▶ Your assignment: Copy out each line of the records below that contains the string "这话问的妙啊".

▶ Data for this exercise:

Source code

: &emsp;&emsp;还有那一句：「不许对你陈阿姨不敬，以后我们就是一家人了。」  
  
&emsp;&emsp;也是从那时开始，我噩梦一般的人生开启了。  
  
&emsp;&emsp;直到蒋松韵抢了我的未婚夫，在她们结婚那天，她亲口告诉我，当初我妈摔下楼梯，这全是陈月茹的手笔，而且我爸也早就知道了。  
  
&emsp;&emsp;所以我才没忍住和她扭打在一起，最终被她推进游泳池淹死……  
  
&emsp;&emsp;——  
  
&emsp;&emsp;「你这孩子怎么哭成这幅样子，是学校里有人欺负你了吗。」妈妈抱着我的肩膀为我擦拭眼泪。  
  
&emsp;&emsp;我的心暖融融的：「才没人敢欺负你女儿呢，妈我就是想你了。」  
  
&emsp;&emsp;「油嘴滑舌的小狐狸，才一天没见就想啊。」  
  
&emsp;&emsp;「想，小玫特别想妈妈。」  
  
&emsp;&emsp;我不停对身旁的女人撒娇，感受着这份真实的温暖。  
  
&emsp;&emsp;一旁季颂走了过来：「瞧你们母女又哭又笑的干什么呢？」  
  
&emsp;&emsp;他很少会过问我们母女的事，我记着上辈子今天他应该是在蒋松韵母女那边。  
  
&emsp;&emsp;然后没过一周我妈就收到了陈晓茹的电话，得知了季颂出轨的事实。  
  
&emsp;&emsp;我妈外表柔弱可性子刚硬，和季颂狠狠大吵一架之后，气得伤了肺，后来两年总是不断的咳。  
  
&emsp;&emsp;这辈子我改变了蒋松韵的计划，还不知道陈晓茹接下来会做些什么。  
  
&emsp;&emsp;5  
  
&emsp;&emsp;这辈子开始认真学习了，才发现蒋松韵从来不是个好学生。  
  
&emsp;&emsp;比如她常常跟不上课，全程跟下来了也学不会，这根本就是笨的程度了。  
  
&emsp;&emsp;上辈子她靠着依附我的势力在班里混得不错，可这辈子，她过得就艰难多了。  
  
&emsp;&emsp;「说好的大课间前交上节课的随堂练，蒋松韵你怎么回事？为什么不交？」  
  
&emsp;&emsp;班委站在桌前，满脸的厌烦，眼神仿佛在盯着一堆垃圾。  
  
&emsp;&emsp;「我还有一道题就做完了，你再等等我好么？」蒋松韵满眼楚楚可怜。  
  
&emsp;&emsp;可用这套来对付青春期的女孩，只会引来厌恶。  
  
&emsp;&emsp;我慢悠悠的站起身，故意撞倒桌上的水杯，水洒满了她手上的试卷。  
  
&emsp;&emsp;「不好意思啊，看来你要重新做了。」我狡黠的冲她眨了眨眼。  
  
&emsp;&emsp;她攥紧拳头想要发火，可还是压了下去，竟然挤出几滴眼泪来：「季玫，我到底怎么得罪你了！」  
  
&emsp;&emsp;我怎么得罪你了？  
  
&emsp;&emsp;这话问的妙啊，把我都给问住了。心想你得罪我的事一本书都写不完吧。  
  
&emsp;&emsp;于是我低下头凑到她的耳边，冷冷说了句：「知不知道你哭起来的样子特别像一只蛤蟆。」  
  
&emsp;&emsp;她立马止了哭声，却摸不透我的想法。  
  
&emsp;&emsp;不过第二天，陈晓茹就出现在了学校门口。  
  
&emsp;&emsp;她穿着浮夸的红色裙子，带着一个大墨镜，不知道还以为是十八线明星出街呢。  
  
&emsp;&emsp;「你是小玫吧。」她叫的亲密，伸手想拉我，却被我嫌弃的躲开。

▶ Solution to this exercise:
&emsp;&emsp;这话问的妙啊，把我都给问住了。心想你得罪我的事一本书都写不完吧。  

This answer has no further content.